(Stored items)
____
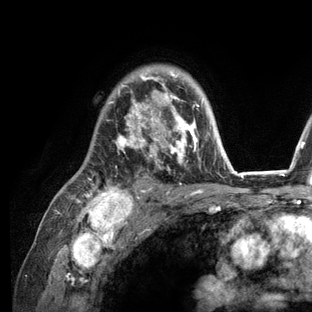
Breast MRI (dynamic contrast-enhanced), one axial slice. Slice 89 of 136 in the series (ordered by position). Cropped to one breast. Dynamic contrast-enhanced series, time point 2 of 6 at this slice position (early post-contrast). 3 T. TE 2.8 ms, TR 7.3 ms. 1.2 mm slice thickness. 312 × 312 image matrix, field of view 219 × 219 mm. Female patient.
Outlined on this slice (semi-automatic segmentation, software-assisted and operator-edited):
- enhancing-tissue mask used for the functional tumour volume (all voxels passing the contrast-enhancement thresholds inside the analysis volume; usually the tumour): bounding box <75,68,236,209> (left, top, right, bottom; pixels)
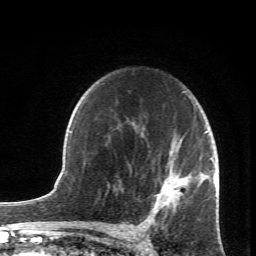
Breast MRI (dynamic contrast-enhanced), one axial slice; slice 48 of 66 in the series (ordered by position); cropped to one breast; dynamic contrast-enhanced series, time point 2 of 6 at this slice position (early post-contrast); 1.5 T; TE 4.2 ms, TR 8.5 ms; 256 × 256 image matrix. Female patient.
Outlined on this slice (semi-automatic segmentation, software-assisted and operator-edited):
- enhancing-tissue mask used for the functional tumour volume (all voxels passing the contrast-enhancement thresholds inside the analysis volume; usually the tumour): bounding box (x1, y1, x2, y2) in pixels: (147, 131, 218, 230)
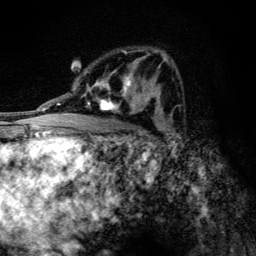
Breast MRI (dynamic contrast-enhanced), one axial slice; position 73 of 134 along the scan axis; cropped to one breast; dynamic contrast-enhanced series, time point 2 of 6 at this slice position (early post-contrast); 3 T; TE 4.2 ms, TR 9.3 ms; 1.2 mm slice thickness; 256 × 256 image matrix, field of view 150 × 150 mm. Female patient.
Annotated regions visible in this slice (semi-automatically segmented with operator editing):
- enhancing-tissue mask used for the functional tumour volume (all voxels passing the contrast-enhancement thresholds inside the analysis volume; usually the tumour): box from (x=86, y=73) to (x=146, y=114) px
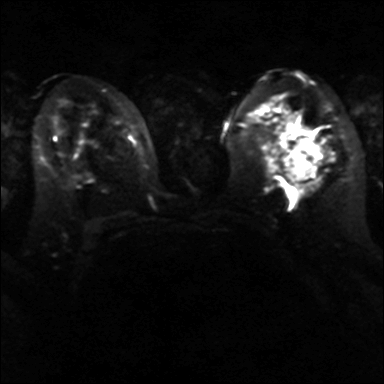
Breast MRI, one axial slice. Position 22 of 40 along the scan axis. Diffusion-weighted series; image 2 of 4 stored at this slice position (different b-values; order by instance number). 3 T. 384 × 384 image matrix, field of view 320 × 320 mm. Female patient.
Annotated regions visible in this slice (outlined manually by an expert reader):
- tumour on diffusion-weighted imaging: box from (x=285, y=141) to (x=319, y=180) px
____
PROBLEM
The entries should be reproduced word for word, pictures omitted.

REPLY TO THE TASK
Breast MRI (dynamic contrast-enhanced), one axial slice. Slice 89 of 136 in the series (ordered by position). Cropped to one breast. Dynamic contrast-enhanced series, time point 2 of 6 at this slice position (early post-contrast). 3 T. TE 2.8 ms, TR 7.3 ms. 1.2 mm slice thickness. 312 × 312 image matrix, field of view 219 × 219 mm. Female patient.
Outlined on this slice (semi-automatic segmentation, software-assisted and operator-edited):
- enhancing-tissue mask used for the functional tumour volume (all voxels passing the contrast-enhancement thresholds inside the analysis volume; usually the tumour): bounding box <75,68,236,209> (left, top, right, bottom; pixels)
Breast MRI (dynamic contrast-enhanced), one axial slice; slice 48 of 66 in the series (ordered by position); cropped to one breast; dynamic contrast-enhanced series, time point 2 of 6 at this slice position (early post-contrast); 1.5 T; TE 4.2 ms, TR 8.5 ms; 256 × 256 image matrix. Female patient.
Outlined on this slice (semi-automatic segmentation, software-assisted and operator-edited):
- enhancing-tissue mask used for the functional tumour volume (all voxels passing the contrast-enhancement thresholds inside the analysis volume; usually the tumour): bounding box (x1, y1, x2, y2) in pixels: (147, 131, 218, 230)
Breast MRI (dynamic contrast-enhanced), one axial slice; position 73 of 134 along the scan axis; cropped to one breast; dynamic contrast-enhanced series, time point 2 of 6 at this slice position (early post-contrast); 3 T; TE 4.2 ms, TR 9.3 ms; 1.2 mm slice thickness; 256 × 256 image matrix, field of view 150 × 150 mm. Female patient.
Annotated regions visible in this slice (semi-automatically segmented with operator editing):
- enhancing-tissue mask used for the functional tumour volume (all voxels passing the contrast-enhancement thresholds inside the analysis volume; usually the tumour): box from (x=86, y=73) to (x=146, y=114) px
Breast MRI, one axial slice. Position 22 of 40 along the scan axis. Diffusion-weighted series; image 2 of 4 stored at this slice position (different b-values; order by instance number). 3 T. 384 × 384 image matrix, field of view 320 × 320 mm. Female patient.
Annotated regions visible in this slice (outlined manually by an expert reader):
- tumour on diffusion-weighted imaging: box from (x=285, y=141) to (x=319, y=180) px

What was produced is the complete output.